<<<<

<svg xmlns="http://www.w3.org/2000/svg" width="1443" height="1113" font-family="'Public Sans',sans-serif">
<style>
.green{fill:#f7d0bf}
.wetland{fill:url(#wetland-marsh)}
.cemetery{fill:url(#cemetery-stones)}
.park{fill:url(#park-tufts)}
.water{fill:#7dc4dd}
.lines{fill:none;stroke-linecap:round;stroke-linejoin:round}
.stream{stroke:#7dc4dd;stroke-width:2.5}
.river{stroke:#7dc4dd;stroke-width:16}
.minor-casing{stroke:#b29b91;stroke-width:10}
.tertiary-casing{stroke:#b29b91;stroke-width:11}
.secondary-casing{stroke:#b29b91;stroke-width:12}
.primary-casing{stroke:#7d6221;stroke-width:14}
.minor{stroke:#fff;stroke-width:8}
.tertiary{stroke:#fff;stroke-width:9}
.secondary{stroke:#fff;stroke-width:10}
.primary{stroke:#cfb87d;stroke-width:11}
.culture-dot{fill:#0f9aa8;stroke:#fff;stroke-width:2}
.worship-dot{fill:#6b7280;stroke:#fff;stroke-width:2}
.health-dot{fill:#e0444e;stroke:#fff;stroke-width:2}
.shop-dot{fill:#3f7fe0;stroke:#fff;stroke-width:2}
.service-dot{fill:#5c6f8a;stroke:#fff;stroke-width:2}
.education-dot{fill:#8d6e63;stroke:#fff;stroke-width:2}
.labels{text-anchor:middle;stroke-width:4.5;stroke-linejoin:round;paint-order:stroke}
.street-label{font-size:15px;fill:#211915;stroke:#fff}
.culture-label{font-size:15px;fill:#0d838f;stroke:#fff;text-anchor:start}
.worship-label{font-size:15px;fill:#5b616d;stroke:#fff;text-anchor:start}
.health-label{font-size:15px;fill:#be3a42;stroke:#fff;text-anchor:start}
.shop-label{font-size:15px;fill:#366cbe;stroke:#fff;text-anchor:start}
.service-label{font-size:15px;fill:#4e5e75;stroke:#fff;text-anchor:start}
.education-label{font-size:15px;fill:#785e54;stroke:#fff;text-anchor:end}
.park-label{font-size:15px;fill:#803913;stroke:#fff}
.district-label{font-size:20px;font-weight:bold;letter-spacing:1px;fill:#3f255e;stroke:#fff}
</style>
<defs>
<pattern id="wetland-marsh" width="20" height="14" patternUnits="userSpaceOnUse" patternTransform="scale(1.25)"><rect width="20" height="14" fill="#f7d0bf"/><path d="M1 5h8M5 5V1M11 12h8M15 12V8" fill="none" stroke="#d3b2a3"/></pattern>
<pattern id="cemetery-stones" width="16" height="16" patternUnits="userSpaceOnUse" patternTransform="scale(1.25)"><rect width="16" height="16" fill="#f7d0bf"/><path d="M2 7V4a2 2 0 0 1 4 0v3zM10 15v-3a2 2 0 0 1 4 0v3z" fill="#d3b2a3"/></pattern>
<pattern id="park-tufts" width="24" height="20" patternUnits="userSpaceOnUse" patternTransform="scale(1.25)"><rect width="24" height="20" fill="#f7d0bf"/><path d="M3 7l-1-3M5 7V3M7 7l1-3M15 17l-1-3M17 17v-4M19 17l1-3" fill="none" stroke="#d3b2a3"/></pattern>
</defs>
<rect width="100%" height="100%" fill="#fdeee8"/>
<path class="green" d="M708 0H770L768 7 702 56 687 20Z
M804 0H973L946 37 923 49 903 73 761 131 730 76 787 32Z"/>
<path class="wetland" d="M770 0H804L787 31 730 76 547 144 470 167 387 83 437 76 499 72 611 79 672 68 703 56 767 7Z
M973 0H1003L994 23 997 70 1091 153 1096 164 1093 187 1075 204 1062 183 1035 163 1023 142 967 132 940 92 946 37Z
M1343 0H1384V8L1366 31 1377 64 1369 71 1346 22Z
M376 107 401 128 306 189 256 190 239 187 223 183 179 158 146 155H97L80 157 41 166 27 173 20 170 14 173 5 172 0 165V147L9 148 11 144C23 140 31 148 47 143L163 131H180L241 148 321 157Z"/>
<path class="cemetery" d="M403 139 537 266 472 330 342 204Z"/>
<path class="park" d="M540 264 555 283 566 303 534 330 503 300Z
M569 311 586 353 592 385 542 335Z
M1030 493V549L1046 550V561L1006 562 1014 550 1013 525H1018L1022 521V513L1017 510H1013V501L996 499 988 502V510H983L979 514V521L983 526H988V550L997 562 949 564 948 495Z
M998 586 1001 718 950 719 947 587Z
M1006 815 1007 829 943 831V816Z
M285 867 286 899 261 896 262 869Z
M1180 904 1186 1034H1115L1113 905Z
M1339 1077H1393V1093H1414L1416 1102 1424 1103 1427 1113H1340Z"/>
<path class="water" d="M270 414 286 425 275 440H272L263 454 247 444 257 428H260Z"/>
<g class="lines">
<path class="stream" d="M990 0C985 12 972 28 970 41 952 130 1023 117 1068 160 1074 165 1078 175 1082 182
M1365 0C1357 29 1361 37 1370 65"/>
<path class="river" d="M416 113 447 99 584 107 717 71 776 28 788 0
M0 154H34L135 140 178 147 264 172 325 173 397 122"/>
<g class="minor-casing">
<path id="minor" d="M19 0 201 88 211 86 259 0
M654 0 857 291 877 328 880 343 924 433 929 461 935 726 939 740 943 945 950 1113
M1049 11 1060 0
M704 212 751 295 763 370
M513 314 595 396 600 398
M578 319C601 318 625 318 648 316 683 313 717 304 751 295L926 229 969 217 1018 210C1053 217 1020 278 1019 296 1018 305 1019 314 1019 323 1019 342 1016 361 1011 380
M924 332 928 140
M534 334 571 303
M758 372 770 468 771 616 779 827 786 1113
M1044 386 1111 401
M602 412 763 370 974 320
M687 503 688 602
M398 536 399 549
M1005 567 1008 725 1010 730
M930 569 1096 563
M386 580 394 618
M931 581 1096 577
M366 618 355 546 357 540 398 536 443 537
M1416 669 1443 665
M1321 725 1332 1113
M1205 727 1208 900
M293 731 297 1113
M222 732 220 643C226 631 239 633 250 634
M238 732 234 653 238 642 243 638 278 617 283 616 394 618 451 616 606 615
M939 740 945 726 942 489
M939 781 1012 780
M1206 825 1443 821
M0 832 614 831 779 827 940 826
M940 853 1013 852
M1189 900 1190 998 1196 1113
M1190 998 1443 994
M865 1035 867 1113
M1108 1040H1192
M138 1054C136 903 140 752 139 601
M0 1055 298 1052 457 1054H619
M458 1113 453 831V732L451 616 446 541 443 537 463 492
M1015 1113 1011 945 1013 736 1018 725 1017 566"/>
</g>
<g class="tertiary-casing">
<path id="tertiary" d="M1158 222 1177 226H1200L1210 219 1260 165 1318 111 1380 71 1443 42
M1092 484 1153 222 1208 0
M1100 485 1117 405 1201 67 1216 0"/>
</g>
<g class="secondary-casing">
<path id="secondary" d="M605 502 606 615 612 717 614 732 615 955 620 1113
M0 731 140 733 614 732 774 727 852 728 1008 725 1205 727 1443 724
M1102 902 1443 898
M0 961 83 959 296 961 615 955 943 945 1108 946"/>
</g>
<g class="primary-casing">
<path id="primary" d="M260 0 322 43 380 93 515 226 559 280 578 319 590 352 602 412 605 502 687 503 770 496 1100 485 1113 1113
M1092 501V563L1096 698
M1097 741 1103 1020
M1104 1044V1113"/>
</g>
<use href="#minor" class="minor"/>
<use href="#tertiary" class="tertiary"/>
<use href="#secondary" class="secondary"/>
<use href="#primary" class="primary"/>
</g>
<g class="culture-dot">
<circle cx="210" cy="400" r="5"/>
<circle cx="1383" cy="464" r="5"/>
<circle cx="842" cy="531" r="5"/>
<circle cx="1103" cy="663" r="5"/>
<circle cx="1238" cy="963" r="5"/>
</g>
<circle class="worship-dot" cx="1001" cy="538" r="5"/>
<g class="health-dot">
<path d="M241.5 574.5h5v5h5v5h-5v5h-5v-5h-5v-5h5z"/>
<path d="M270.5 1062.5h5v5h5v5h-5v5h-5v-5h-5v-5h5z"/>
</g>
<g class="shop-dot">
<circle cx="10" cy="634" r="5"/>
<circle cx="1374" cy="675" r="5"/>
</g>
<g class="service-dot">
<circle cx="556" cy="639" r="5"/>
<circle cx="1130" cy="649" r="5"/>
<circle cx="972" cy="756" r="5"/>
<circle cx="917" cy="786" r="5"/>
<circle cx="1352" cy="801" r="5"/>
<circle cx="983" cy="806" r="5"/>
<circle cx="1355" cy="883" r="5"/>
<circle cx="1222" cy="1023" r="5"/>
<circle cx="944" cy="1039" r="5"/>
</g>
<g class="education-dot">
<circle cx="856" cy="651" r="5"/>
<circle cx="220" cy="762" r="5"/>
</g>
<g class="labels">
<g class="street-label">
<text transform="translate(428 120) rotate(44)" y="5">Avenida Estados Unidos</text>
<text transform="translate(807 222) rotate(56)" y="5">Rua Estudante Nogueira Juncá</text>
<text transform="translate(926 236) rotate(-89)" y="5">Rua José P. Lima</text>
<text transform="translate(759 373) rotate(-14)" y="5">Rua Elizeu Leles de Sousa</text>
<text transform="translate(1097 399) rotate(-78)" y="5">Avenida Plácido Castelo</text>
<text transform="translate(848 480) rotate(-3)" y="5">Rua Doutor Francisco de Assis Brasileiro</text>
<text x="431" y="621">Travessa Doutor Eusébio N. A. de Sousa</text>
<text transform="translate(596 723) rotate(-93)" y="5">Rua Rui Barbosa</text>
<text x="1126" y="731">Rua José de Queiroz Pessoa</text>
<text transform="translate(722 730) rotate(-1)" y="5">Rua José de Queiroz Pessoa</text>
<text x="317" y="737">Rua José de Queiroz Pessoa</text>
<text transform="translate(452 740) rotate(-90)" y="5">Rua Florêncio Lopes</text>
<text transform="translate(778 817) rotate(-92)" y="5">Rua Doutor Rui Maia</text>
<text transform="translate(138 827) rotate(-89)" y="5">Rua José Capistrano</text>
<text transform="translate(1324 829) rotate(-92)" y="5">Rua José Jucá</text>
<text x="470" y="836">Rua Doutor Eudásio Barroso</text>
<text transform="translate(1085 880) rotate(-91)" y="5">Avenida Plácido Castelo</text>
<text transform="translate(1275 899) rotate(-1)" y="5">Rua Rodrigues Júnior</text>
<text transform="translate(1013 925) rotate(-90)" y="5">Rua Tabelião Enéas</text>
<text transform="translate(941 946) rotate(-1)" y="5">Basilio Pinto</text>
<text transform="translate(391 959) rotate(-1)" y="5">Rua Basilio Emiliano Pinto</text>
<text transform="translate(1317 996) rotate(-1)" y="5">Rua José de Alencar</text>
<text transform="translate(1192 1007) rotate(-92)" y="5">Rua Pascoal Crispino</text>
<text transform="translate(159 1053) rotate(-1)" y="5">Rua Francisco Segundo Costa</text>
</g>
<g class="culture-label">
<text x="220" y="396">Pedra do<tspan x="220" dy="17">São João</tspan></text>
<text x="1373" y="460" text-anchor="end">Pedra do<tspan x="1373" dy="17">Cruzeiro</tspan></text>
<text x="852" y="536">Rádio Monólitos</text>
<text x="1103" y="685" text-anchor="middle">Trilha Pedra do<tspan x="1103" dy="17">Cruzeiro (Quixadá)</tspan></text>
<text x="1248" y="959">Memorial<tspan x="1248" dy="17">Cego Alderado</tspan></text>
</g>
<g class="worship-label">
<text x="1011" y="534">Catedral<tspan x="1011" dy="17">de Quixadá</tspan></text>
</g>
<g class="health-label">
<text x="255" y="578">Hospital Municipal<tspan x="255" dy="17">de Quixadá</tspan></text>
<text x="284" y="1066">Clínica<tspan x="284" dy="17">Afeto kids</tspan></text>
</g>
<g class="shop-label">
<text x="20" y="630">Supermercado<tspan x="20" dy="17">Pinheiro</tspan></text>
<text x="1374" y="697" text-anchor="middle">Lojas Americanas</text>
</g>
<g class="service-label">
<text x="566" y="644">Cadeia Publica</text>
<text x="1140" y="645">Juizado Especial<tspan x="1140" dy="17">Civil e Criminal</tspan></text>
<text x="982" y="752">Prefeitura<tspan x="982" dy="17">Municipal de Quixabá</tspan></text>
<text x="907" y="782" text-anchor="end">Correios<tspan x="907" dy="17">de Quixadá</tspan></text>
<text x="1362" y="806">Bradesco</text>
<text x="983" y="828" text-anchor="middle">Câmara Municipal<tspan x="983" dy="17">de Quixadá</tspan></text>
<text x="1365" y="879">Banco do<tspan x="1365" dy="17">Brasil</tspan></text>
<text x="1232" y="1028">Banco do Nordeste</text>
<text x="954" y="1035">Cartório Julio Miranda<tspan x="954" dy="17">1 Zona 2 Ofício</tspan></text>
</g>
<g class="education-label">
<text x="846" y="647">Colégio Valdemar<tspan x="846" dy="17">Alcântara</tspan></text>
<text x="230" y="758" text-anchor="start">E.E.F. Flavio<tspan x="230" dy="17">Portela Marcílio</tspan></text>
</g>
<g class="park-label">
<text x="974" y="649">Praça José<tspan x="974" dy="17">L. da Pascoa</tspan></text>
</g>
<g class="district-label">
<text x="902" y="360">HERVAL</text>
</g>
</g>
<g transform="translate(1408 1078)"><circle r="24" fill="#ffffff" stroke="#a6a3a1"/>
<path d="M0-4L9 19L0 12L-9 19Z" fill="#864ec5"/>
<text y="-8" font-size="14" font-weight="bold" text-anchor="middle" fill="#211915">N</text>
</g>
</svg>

>>>>

• [TASK DETAILS]
Pull every line containing the word "lines" out of the entries above.

• [SOLUTION]
.lines{fill:none;stroke-linecap:round;stroke-linejoin:round}
<g class="lines">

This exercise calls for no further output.